Places of tragedy and theatre

Day 14 Saturday 11th Jan

The Tower of London was built in the 1070 -1080s  by William the Conqueror using some of the south eastern wall foundations of the previous

Roman town of Londinium, walls unused for 600 years.  The imposing white tower is still striking and must have been remarkably so when first built.  Over the centuries successive rulers added to the complex with further fortifications and towers.  The parts of the complex used for imprisonment and torture were fascinating.  Notable stories recounted were those of the two princely sons of Richard II (Edward & Richard) who were imprisoned in the Bloody Tower in 1483 never to be seen again – although bones of two children were found in a niche of the wall near the White Tower in 1674. Their death has been blamed on Richard III (particularly through his depiction by Shakespeare) but this has never been confirmed.  The Bloody Tower has torture equipment and the Beauchamp Tower has graffiti on the walls written by famous prisoners.

Queens' Lady Jane Grey and Anne Boylen and Catherine Howard were imprisoned and executed in the Tower complex but most prisoners (~125) were publicly beheaded on Tower Hill nearby including Thomas More, and John Fisher.

The Chapel in the complex contains the tombs of 3 Queens of Henry VIII: Catherine Howard, Anne Boylen,  and Lady Jane Grey.  Out the side are the tombs of Saints Thomas Moore and John Fisher.  Due to the kindness of one of the Tower Yeomen's Warders and some fast talking from Maureen about working in  a school called Thomas Moore College, we were able to get a couple of minutes in prayer at the Tomb of Saint Thomas Moore.  This was extremely moving for both of us and , all the more so, given the tomb is normally only allowed to be visited after special permission.  As a giant of faith and conscience Thomas Moore is a man we can only admire and see as a exemplar. 
On reflection I was perturbed that the tomb of such a prominent  Catholic Saint is so inaccessible to pilgrims and visitors to this site and I wonder why the tomb has not been moved.  There is no focus on the life of Thomas Moore at the Tower and this is unfortunate but perhaps not surprising given the religious tensions that it may invoke. 

The dazzling Crown Jewels were on display but I did not realise that the original jewels (crowns, orbs, sceptres) were melted down after the execution of Charles I in 1649 and after Oliver Cromwell was defeated and the royalty reinstated in 1660 a new set was made. 

An unexpected fact about the Tower is that it contained a zoo housing African animals including lions and monkeys from the 13th -19th century.  The animals were moved to the London Zoo when it opened.
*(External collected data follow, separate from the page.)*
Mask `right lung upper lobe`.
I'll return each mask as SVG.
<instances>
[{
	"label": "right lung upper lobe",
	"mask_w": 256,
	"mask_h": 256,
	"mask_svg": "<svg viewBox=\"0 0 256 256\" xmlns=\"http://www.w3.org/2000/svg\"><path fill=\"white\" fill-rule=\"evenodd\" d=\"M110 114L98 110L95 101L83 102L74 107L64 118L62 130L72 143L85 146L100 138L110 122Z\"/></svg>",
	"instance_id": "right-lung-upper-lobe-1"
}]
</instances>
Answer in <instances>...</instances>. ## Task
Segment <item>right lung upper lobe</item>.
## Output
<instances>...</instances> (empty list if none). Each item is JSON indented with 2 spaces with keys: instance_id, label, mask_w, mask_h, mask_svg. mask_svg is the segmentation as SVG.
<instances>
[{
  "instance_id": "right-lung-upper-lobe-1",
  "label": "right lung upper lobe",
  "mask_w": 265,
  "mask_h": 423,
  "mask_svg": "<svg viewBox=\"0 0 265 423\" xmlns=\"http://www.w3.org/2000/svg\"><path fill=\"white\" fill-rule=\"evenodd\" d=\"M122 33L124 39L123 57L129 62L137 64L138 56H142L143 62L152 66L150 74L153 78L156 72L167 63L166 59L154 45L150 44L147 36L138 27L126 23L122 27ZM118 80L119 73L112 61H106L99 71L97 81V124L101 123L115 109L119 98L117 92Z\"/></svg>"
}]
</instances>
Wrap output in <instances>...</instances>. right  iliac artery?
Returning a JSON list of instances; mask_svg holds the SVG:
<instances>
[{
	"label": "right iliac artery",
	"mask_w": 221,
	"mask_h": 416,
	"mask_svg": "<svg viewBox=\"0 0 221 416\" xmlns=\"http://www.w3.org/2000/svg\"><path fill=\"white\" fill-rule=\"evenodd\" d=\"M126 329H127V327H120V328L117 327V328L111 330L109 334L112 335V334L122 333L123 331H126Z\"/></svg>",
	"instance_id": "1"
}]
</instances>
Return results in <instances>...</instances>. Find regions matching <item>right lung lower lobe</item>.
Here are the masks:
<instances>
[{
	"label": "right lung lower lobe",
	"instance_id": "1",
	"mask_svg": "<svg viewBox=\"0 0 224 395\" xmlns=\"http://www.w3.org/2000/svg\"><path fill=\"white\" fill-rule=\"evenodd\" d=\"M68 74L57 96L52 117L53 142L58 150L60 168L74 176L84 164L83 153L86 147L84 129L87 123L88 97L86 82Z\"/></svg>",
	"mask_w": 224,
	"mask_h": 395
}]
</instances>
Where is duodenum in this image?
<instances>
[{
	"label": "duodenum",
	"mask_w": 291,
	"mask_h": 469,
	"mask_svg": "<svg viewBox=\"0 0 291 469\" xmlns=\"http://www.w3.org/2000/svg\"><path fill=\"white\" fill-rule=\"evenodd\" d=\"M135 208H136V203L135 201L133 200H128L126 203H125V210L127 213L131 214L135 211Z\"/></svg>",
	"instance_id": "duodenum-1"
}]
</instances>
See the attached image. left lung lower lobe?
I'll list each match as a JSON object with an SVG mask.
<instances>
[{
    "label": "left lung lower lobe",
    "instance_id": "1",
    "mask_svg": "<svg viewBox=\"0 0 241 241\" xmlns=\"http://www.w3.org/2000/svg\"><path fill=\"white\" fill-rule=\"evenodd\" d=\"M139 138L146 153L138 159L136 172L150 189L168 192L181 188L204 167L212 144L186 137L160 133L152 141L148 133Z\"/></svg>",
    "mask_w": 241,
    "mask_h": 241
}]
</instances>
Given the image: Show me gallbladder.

Albert and Joey go for a run
In the evening Maureen’s cousin Sally had booked us tickets to a play called “WarHorse’ (based on the novel , there is also a movie by Stephen Spielberg) at the New Theatre in the West End.  We got off the tube at Covent Gardens and walked through Trafalgar Square  and up through Soho to get to the Theatre.  It was a very vibrant and busy locale for a cool Saturday evening.


The Play has had rave reviews and rightly so.  It was mesmerizing as life size puppets of the central characters were skilfully manipulated around the stage.  The plot involves a horse raised on a farm by a young boy that is later sold by the boy’s father to the English Calvary and becomes a war horse in France.  The young man joins the army to try to find his horse.  It is a poignant story of friendship, loyalty heartbreak and the tragedy of war.  Watching this Play reminded me of happy times with my childhood pony  ‘Curly’ whom I rode from about 8 -12 years of age.